--- START ---

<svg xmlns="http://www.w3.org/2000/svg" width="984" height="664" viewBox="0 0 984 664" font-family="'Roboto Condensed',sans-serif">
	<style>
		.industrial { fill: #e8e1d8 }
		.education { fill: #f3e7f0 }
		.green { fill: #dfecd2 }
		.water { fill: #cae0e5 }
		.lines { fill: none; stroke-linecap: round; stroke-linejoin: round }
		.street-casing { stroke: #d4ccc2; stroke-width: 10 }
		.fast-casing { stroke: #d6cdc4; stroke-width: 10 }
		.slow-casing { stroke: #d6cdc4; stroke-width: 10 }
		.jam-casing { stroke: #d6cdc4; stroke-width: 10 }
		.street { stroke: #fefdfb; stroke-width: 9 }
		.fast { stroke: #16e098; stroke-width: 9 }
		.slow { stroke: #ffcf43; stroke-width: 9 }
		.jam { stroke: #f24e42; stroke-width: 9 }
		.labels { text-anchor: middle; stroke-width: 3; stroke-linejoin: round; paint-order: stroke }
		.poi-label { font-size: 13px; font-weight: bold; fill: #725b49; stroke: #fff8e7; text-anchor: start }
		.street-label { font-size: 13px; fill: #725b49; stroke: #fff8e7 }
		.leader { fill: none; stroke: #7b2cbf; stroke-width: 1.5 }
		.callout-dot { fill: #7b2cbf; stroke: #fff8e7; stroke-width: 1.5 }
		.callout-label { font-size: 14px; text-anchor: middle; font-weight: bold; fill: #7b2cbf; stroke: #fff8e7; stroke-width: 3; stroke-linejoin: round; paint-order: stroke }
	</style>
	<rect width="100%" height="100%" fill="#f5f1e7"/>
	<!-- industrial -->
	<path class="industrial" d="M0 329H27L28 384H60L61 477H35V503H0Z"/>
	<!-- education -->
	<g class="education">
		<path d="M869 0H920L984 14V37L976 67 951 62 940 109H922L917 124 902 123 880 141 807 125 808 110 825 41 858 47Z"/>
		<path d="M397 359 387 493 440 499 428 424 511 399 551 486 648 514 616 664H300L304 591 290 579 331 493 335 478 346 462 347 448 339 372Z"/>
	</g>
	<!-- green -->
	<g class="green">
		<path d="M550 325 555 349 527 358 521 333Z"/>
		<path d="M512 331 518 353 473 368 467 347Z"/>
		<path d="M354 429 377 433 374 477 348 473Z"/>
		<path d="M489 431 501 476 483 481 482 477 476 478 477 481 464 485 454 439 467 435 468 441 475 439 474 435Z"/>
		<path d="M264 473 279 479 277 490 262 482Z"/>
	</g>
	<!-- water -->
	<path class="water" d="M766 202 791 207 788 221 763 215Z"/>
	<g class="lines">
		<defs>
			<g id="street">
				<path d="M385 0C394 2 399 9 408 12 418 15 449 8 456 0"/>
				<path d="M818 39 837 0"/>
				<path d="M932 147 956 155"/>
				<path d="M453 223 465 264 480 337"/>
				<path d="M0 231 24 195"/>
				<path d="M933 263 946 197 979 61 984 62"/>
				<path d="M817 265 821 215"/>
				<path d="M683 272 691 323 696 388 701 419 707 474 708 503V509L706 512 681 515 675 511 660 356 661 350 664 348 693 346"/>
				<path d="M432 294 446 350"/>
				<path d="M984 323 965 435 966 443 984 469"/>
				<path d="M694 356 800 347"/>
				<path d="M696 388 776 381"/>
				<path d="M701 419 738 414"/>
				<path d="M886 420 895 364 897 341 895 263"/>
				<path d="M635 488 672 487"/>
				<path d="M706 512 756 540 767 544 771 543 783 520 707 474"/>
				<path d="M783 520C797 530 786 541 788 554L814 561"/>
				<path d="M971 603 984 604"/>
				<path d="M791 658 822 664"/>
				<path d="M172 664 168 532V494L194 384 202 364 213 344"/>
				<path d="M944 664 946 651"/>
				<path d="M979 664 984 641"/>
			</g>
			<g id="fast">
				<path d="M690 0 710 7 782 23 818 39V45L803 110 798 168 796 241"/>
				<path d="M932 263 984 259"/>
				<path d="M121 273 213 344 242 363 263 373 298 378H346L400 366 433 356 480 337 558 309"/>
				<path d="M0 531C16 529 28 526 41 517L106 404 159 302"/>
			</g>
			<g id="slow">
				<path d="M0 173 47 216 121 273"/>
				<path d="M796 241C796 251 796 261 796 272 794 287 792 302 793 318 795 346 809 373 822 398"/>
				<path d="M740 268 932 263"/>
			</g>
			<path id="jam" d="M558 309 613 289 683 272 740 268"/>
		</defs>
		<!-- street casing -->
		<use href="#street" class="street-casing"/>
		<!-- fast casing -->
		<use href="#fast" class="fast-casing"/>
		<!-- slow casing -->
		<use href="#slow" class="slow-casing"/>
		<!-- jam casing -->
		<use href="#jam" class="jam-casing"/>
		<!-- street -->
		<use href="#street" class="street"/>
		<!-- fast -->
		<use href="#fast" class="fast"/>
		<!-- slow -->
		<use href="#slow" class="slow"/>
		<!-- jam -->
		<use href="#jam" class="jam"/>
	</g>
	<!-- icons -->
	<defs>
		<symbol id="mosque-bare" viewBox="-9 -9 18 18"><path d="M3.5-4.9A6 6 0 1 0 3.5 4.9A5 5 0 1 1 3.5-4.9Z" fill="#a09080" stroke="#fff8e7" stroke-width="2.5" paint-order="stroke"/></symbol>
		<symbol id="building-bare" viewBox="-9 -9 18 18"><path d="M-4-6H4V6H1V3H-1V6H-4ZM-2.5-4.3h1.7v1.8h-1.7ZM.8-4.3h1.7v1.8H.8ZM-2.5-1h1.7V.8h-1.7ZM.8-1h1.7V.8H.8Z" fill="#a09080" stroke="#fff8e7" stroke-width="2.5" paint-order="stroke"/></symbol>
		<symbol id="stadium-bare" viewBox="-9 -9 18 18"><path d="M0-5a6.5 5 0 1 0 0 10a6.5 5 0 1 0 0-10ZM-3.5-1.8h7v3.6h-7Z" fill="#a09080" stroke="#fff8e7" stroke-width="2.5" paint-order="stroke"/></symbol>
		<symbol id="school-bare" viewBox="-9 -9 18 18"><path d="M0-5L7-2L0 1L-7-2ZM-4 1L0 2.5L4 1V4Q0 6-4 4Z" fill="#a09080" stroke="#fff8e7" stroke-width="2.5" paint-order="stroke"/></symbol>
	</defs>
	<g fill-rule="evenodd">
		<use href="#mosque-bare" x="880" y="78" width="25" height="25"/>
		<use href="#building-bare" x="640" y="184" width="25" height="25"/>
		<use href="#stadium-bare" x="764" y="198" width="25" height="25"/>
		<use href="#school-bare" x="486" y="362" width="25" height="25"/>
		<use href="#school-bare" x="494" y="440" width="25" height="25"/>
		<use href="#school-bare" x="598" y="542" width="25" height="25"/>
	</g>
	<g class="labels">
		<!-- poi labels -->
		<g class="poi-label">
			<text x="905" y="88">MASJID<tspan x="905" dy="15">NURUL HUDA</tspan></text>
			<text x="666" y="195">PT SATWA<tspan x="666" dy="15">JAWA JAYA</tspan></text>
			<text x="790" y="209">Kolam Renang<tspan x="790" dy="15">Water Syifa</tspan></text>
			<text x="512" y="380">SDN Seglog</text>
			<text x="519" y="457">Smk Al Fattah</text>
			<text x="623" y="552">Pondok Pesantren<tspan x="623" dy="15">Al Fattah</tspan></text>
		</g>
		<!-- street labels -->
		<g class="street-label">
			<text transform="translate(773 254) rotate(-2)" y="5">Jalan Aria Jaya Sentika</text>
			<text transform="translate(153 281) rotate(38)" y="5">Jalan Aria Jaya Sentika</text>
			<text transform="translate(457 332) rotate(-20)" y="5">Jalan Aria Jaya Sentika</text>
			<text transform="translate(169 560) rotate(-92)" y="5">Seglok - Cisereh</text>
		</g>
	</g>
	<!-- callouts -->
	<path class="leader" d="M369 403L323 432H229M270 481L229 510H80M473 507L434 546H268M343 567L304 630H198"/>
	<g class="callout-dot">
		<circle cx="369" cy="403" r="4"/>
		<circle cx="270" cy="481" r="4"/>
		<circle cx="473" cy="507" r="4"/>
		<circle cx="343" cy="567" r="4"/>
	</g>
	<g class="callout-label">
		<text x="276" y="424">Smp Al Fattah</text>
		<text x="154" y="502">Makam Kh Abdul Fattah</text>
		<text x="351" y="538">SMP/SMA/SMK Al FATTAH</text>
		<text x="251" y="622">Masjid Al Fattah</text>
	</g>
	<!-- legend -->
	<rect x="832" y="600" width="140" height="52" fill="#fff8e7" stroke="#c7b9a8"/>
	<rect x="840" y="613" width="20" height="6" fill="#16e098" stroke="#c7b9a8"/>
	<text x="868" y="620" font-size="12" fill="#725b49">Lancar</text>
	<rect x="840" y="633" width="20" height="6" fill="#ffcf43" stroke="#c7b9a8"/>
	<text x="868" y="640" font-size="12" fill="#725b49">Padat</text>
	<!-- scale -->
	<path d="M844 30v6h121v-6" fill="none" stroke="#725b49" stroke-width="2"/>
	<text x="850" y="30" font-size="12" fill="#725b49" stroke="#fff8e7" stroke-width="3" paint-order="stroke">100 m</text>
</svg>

--- END ---

- [WORK REQUEST] Copy each line above that has the word "lines".

- [REPLY TO THE EXERCISE]
		.lines { fill: none; stroke-linecap: round; stroke-linejoin: round }
	<g class="lines">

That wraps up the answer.